-- The task --
Every entry below must be transcribed word for word, and the images must be left out.

-- Exercise material --
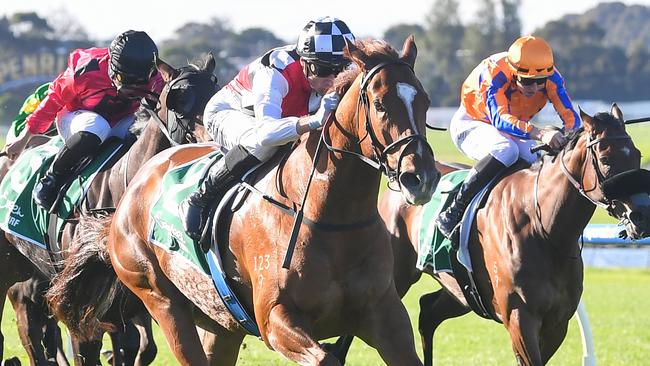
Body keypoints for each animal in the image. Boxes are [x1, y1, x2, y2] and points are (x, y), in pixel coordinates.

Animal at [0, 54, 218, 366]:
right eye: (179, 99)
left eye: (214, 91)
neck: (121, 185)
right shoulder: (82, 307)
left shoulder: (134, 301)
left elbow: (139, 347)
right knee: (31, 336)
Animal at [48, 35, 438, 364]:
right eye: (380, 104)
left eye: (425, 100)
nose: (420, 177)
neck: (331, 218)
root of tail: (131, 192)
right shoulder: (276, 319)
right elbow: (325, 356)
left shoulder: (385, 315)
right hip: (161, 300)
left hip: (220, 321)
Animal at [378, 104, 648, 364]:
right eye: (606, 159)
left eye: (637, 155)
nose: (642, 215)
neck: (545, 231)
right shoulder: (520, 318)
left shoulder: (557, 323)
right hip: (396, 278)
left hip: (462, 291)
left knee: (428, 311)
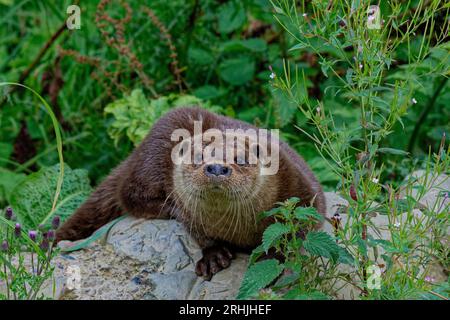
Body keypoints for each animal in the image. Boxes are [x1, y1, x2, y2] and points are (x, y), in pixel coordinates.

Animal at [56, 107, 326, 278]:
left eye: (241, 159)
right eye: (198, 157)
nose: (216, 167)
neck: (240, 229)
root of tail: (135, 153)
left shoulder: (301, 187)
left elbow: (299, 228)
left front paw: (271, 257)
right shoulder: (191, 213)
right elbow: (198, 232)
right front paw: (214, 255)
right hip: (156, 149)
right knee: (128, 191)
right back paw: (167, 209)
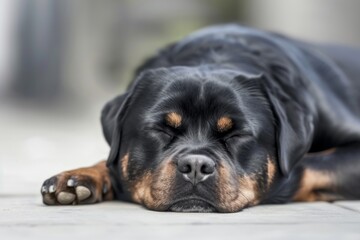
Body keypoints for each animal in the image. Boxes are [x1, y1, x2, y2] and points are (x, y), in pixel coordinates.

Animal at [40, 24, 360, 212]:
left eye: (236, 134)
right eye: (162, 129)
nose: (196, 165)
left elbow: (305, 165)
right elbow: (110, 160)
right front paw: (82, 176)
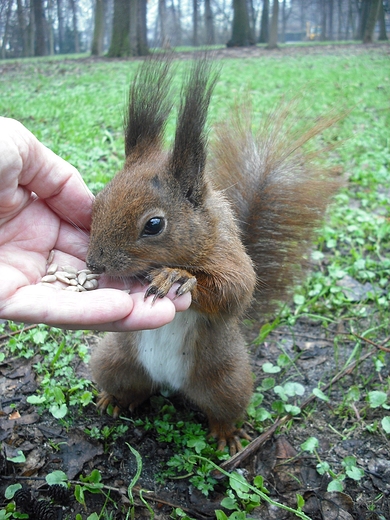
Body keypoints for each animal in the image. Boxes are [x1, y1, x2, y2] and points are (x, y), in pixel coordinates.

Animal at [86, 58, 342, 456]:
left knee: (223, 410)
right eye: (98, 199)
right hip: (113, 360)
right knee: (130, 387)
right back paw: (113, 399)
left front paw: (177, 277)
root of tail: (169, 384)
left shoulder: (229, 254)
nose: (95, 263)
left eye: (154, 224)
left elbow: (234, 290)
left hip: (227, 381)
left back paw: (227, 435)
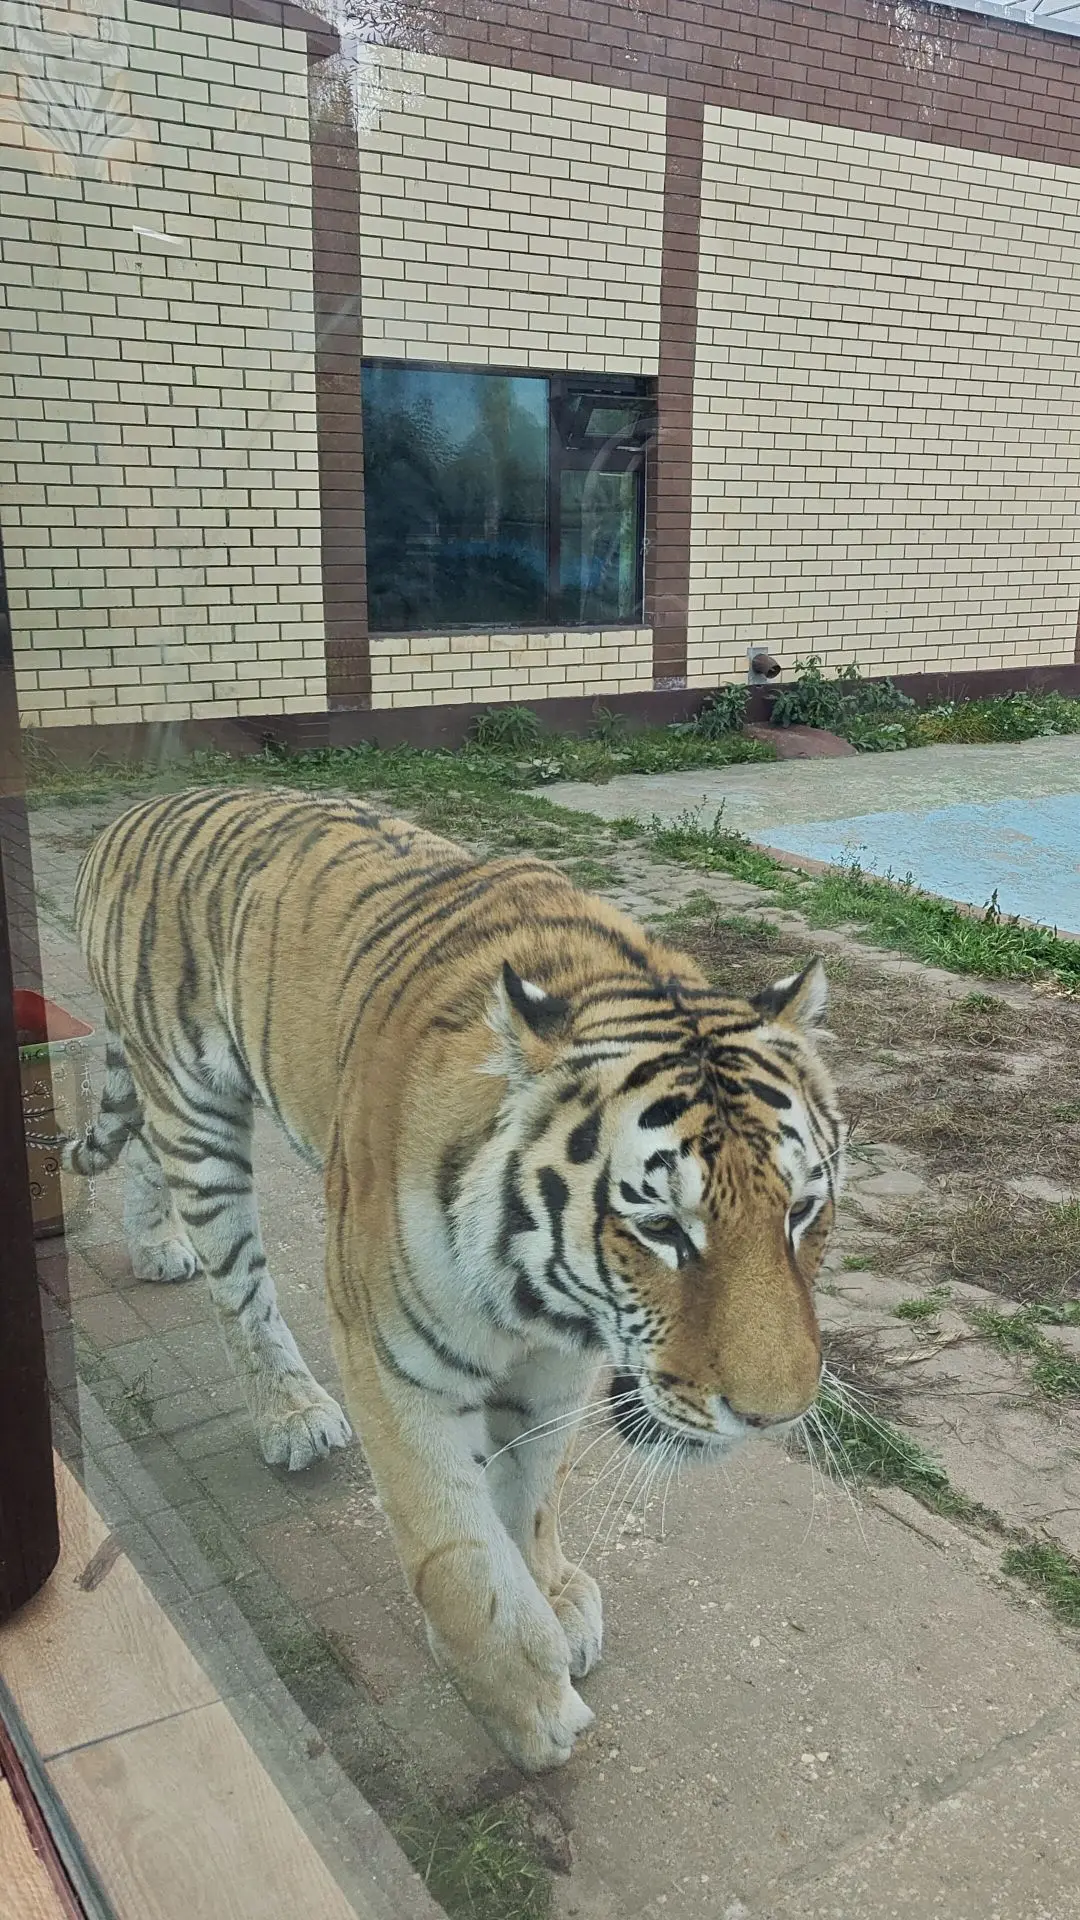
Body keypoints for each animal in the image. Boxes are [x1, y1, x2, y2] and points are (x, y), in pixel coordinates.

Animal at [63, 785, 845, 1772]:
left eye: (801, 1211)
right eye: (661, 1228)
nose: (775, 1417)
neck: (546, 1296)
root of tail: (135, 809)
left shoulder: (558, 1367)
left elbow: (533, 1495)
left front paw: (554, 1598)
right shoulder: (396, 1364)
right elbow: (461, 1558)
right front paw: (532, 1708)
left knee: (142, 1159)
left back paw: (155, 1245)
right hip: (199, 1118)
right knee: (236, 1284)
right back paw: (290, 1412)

-- Finished task --
Body keypoints for each animal in the image. Boxes are [x1, y1, x2, y2] and points are (x, y), in pixel coordinates.

Animal at [0, 54, 218, 366]:
right eye: (179, 99)
left eye: (214, 91)
neck: (121, 185)
right shoulder: (82, 307)
left shoulder: (134, 301)
left elbow: (139, 347)
right knee: (31, 336)
Animal at [48, 35, 438, 364]:
right eye: (380, 104)
left eye: (425, 100)
nose: (420, 177)
neck: (331, 218)
root of tail: (131, 192)
right shoulder: (276, 319)
right elbow: (325, 356)
left shoulder: (385, 315)
right hip: (161, 300)
left hip: (220, 321)
Animal at [378, 104, 648, 364]:
right eye: (606, 159)
left eye: (637, 155)
nose: (642, 215)
neck: (545, 231)
right shoulder: (520, 318)
left shoulder: (557, 323)
right hip: (396, 278)
left hip: (462, 291)
left knee: (428, 311)
Body keypoints for each animal in the image. Boxes are [x1, y1, x2, y2] and points are (x, y), in pixel coordinates.

Animal at [56, 107, 326, 278]:
left eye: (241, 159)
right eye: (198, 157)
nose: (216, 167)
neck: (240, 229)
root of tail: (135, 153)
left shoulder: (301, 187)
left elbow: (299, 228)
left front paw: (271, 257)
right shoulder: (191, 213)
right elbow: (198, 232)
right front paw: (214, 255)
right hip: (156, 149)
right knee: (128, 191)
right back paw: (167, 209)
Body keypoints for each animal in the image. Boxes are [x1, y1, x2, y2] and points are (x, y), in pixel coordinates.

Animal at [40, 24, 360, 212]:
left eye: (236, 134)
right eye: (162, 129)
nose: (196, 165)
left elbow: (305, 165)
right elbow: (110, 160)
right front paw: (82, 176)
Body keypoints for each animal in the image. Boxes are [x1, y1, x2, y2] and points are (x, y), in pixel coordinates.

Animal at [86, 58, 342, 456]:
left knee: (223, 410)
right eye: (98, 199)
right hip: (113, 360)
right knee: (130, 387)
right back paw: (113, 399)
left front paw: (177, 277)
root of tail: (169, 384)
left shoulder: (229, 254)
nose: (95, 263)
left eye: (154, 224)
left elbow: (234, 290)
left hip: (227, 381)
left back paw: (227, 435)
Body keypoints for each animal in the image. Boxes are [x1, y1, x2, y2] and points are (x, y), in pixel coordinates.

Animal at [63, 785, 845, 1772]:
left eye: (801, 1211)
right eye: (661, 1228)
nose: (775, 1417)
neck: (546, 1296)
root of tail: (135, 809)
left shoulder: (558, 1367)
left elbow: (533, 1495)
left front paw: (554, 1598)
right shoulder: (396, 1364)
right elbow: (461, 1558)
right front paw: (532, 1708)
left knee: (142, 1159)
left back paw: (155, 1245)
right hip: (199, 1118)
right knee: (236, 1284)
right back paw: (290, 1412)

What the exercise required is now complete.